PASSAGE:
»»
You should only keep the number of animals you have time for looking into the eyes of – each one of them, every day. Only then can you be sure they are all doing well. (Terje Nystbakk, 70 years).
The director follows her sister Rakel as she takes over the family farm; she will be the fourth generation to run the farm. With her wife Ida, she is packing up her life as a musician and heading north. Rakel is enthusiastic, but she is also aware that there is a lot she doesn’t know how to handle. Her wife Ida has never lived on a farm before and will also have to find her place in this new everyday life and in this unfamiliar work.
Rakel’s father has been a farmer for 40 years and knows the challenges that lie ahead of her: years when spring never arrives, summers with significant losses to predators, poor harvests, and sheep on the run.
Worldwide, small farms struggle to survive. All over, the topsoil is being depleted or overgrown - soil that has been cultivated for hundreds of years. The past year’s pandemic has revealed our vulnerability. Our food security is not guaranteed. Closed borders lead to limited import of both food and labour. Are we able to secure sufficient supplies of food in the future? How will we ensure that this food is cultivated in a way that provides security for future generations as well?
Woolly is a film about making important life choices, retiring when the time is right, being part of a long tradition, and it is about Sheep.
««
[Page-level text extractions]
»»
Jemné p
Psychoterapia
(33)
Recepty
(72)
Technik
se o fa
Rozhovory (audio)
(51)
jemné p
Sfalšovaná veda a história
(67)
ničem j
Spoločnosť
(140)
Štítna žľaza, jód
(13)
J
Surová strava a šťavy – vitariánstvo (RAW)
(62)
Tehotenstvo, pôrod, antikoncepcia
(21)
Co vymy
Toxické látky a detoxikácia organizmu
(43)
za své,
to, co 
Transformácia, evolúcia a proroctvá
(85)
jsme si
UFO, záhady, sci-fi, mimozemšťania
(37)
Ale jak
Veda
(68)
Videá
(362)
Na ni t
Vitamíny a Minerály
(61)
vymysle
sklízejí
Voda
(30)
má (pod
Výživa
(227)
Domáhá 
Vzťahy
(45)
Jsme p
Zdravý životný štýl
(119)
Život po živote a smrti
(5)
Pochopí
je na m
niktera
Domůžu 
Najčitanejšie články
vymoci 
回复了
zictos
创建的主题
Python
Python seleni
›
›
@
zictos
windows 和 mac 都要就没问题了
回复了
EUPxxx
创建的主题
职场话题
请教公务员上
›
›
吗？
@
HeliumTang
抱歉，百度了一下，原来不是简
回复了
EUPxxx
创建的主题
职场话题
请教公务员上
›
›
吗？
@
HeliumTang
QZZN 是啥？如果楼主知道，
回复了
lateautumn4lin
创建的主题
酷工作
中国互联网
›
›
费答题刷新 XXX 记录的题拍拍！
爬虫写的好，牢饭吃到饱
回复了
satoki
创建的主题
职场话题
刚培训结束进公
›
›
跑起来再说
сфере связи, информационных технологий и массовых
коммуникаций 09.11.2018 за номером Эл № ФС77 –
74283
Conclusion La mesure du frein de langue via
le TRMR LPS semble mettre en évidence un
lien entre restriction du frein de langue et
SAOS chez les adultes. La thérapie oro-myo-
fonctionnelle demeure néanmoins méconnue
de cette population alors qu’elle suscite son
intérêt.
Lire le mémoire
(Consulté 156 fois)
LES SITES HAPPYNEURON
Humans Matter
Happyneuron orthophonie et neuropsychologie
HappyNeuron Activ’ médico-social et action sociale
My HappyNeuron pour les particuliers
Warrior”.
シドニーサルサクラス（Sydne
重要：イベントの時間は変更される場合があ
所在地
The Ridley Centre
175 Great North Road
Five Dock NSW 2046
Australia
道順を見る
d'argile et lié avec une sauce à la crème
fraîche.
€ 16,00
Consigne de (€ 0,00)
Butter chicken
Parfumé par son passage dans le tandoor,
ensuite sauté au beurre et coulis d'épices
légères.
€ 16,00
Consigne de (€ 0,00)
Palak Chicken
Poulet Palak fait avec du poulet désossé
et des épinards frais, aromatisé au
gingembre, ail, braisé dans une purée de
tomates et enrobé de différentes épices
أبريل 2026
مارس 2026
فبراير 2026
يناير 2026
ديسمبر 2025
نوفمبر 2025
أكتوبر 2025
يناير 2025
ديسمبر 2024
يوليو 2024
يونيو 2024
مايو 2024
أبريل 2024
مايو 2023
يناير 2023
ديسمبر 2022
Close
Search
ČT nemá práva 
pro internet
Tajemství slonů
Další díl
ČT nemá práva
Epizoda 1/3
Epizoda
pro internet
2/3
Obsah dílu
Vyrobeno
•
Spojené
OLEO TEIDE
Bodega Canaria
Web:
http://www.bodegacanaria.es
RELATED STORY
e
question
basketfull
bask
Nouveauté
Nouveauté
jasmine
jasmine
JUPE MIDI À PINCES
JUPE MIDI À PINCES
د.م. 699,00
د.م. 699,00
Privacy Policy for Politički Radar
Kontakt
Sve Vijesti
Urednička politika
««
QUESTIONS TO ANSWER:
• A. Update the film description from "You should only" through "this unfamiliar work.", changing "farm" to "homestead".
• B. In the film description, why should you keep only as many animals as you have time to look in the eyes of every day?

ANSWERS:
• A.
You should only keep the number of animals you have time for looking into the eyes of – each one of them, every day. Only then can you be sure they are all doing well. (Terje Nystbakk, 70 years).
The director follows her sister Rakel as she takes over the family homestead; she will be the fourth generation to run the homestead. With her wife Ida, she is packing up her life as a musician and heading north. Rakel is enthusiastic, but she is also aware that there is a lot she doesn’t know how to handle. Her wife Ida has never lived on a homestead before and will also have to find her place in this new everyday life and in this unfamiliar work.

• B. Only then can you be sure that each of them is doing well.